• [Task to complete] Copy exactly the line that contains "Ansprechpart" plus all remaining lines of the data, and leave out every line before it.

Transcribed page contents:
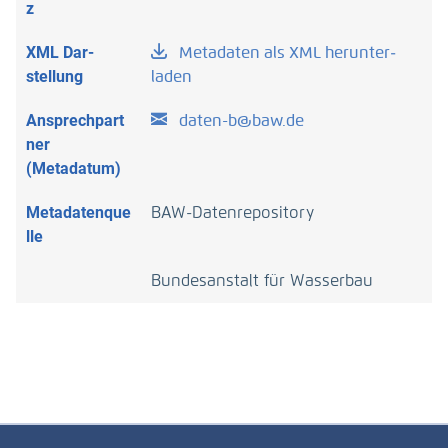
z
XML Dar­
Metadaten als XML herunter­
stellung
laden
Ansprechpart
daten-b@baw.de
ner
(Metadatum)
Metadatenque
BAW-Datenrepository
lle
Bundesanstalt für Wasserbau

• [Solved exercise]
Ansprechpart
daten-b@baw.de
ner
(Metadatum)
Metadatenque
BAW-Datenrepository
lle
Bundesanstalt für Wasserbau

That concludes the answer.